Adaptive Thresholds for Monitoring and Screening in Imbalanced Samples: Optimality and Boosting Sensitivity
Ansgar Steland
TL;DR
The work addresses threshold-based monitoring in imbalanced populations by letting the alarm threshold depend on a covariate Z, thereby boosting detection for rare classes while controlling the overall false-alarm rate. It develops adaptive rules (notably the proportional and gamma-proportional rules), establishes sufficient optimality conditions, and provides nonparametric estimation procedures for unknown distribution functions, with a functional delta-method CLT and bootstrap for uncertainty quantification. The framework is extended to residual-based standardization, with a comprehensive theoretical treatment via Hadamard differentiability and residual empirical processes. Empirical illustration on a diabetes dataset and extensive simulations demonstrate improved minority-class sensitivity and reliable uncertainty quantification, highlighting practical value for screening and monitoring in heterogeneous populations.
Abstract
Suppose (standardized) measurements or statistics are monitored to raise an alarm when a threshold is exceeded.
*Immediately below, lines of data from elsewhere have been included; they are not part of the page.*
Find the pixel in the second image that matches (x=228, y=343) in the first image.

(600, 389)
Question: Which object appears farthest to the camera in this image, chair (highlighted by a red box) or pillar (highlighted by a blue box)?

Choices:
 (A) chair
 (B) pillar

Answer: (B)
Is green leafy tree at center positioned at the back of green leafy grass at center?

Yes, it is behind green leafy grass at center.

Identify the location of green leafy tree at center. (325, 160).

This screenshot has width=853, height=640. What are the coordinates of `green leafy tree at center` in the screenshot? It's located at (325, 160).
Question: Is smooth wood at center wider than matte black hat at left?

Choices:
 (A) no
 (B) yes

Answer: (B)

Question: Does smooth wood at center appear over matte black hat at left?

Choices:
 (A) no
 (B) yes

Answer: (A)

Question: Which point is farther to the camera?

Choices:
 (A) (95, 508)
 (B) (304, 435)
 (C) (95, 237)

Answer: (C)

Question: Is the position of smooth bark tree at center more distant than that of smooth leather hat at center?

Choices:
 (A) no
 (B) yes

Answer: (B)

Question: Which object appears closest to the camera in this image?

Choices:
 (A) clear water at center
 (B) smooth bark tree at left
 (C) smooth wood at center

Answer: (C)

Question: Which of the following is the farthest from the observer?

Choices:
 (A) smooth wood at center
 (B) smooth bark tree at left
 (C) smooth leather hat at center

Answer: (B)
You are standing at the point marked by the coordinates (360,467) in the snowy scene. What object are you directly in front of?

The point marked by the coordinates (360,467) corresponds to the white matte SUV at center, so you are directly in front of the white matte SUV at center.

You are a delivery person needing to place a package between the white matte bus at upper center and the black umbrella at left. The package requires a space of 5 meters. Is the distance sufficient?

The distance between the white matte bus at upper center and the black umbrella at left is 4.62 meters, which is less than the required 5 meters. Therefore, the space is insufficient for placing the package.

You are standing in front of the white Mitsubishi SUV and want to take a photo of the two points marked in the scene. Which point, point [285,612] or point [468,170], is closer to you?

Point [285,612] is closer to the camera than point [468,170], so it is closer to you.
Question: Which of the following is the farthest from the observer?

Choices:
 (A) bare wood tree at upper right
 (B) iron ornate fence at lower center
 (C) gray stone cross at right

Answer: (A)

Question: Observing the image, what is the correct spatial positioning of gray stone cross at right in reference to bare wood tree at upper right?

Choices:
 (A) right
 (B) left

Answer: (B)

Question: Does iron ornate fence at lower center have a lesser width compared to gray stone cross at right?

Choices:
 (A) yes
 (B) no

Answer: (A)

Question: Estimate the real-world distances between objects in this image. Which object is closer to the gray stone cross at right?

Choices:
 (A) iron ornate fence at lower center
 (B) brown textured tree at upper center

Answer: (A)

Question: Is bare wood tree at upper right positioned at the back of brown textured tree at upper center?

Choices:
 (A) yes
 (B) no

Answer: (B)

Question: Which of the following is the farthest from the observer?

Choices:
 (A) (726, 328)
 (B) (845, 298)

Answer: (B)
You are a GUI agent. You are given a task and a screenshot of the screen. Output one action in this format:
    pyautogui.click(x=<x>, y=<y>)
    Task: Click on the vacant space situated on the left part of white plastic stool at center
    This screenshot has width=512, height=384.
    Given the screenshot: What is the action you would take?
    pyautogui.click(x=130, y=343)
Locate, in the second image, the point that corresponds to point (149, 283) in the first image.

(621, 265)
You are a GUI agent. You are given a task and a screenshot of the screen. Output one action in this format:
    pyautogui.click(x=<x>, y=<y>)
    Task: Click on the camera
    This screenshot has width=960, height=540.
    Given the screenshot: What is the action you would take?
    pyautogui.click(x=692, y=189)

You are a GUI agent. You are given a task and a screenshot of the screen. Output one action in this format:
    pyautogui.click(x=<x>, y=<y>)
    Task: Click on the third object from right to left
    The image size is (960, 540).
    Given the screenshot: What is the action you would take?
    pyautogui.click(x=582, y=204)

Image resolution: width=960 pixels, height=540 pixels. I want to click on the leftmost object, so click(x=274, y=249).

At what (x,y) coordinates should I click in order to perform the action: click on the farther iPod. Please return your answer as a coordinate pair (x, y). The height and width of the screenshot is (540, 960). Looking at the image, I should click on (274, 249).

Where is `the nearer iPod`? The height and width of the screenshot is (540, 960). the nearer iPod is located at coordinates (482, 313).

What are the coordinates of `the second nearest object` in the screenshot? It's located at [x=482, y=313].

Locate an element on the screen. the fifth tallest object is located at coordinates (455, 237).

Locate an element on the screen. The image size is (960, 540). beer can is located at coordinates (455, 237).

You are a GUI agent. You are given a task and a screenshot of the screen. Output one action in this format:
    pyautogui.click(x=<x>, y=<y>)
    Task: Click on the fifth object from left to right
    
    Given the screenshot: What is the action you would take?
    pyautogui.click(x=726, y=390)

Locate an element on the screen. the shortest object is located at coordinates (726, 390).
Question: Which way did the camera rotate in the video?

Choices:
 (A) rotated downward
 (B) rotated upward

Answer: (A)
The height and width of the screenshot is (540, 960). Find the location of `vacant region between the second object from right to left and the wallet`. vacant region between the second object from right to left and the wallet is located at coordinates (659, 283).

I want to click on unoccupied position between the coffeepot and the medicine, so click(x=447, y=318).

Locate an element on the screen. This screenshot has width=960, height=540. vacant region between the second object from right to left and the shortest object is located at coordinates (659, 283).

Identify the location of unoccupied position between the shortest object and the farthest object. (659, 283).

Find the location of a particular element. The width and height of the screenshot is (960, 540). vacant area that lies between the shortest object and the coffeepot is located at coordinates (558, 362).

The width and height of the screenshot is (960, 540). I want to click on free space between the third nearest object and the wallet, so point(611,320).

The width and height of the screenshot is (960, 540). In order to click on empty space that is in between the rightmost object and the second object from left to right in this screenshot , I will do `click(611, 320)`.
Often, the underlying population is heterogenous with respect to important discrete variables and thus samples may consist of imbalanced classes. We propose to use thresholds which depend on such covariates to boost the sensitivity for rare classes, which otherwise tend to be ignored. Under mild conditions, we identify optimal threshold functions and develop a feasible procedure for their computation. Further, for the proportional rule a nonparametric estimator of the threshold function is proposed and a central limit theorem is shown, including the case that conditional mean and variance used for standardization are estimated. For feasible uncertainty quantification a bootstrap scheme is proposed. The approach is illustrated and evaluated by a real data analysis.